Output only the lines that run from the line holding "45: (553, 40, 2.45)" to the end of the entries, both ends included, and skip the pictures.
####
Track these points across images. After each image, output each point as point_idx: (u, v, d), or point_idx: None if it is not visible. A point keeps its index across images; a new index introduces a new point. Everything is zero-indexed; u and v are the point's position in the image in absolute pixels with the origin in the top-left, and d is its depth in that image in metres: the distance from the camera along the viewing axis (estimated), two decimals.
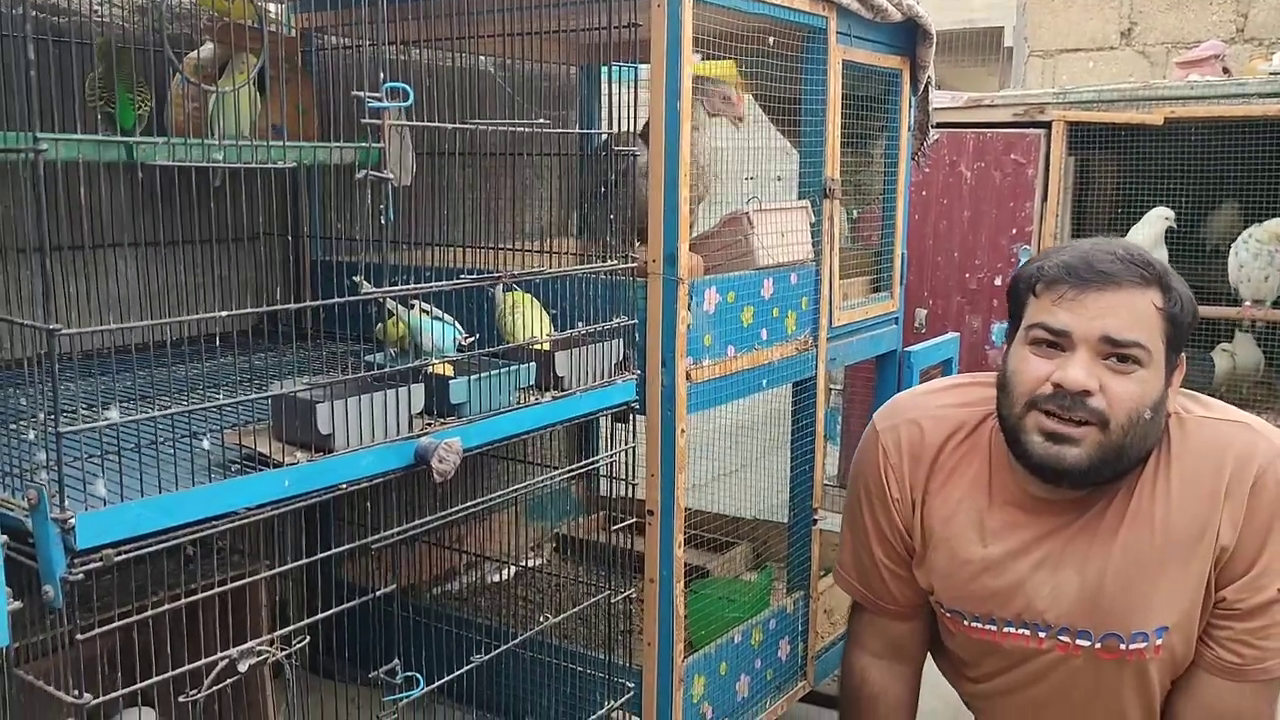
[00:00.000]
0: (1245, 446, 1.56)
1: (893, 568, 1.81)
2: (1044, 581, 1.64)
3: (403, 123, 1.48)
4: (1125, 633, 1.60)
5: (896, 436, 1.77)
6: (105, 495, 1.21)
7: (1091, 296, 1.52)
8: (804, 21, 2.21)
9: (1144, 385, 1.52)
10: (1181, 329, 1.55)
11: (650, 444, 2.00)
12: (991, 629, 1.70)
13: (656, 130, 1.90)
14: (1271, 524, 1.54)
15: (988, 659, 1.76)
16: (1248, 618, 1.56)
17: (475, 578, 2.63)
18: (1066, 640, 1.64)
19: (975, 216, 4.01)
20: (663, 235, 1.92)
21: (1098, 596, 1.61)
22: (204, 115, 1.54)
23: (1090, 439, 1.52)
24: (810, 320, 2.34)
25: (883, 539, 1.81)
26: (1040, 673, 1.70)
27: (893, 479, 1.77)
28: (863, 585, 1.87)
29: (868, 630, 1.91)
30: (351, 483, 1.44)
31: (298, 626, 1.44)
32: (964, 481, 1.72)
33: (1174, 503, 1.58)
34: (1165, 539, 1.58)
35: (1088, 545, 1.62)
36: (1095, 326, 1.51)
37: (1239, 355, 3.84)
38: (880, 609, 1.87)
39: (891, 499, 1.77)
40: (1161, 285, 1.54)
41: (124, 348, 1.79)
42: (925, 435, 1.75)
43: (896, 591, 1.83)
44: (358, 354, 1.65)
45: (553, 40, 2.45)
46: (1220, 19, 5.15)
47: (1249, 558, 1.55)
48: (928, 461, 1.74)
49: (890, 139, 2.67)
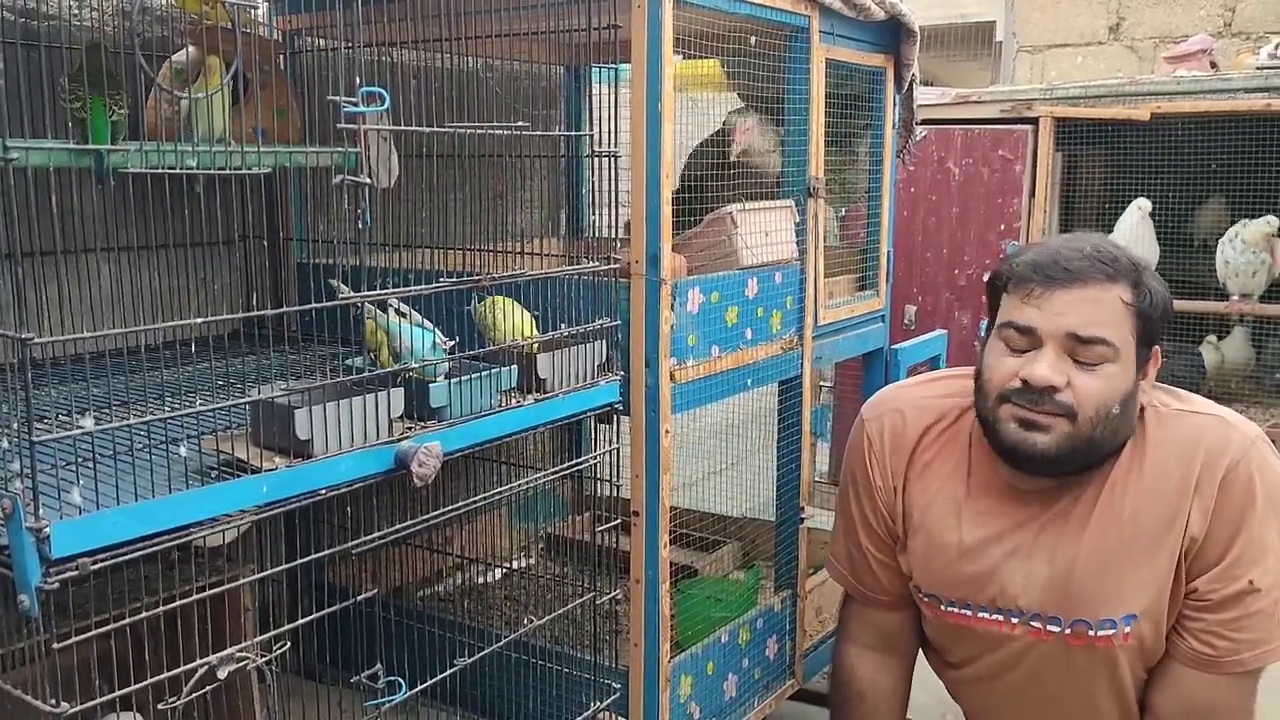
####
#### REPLY:
45: (553, 40, 2.45)
46: (1220, 19, 5.15)
47: (1249, 558, 1.55)
48: (928, 461, 1.74)
49: (890, 139, 2.67)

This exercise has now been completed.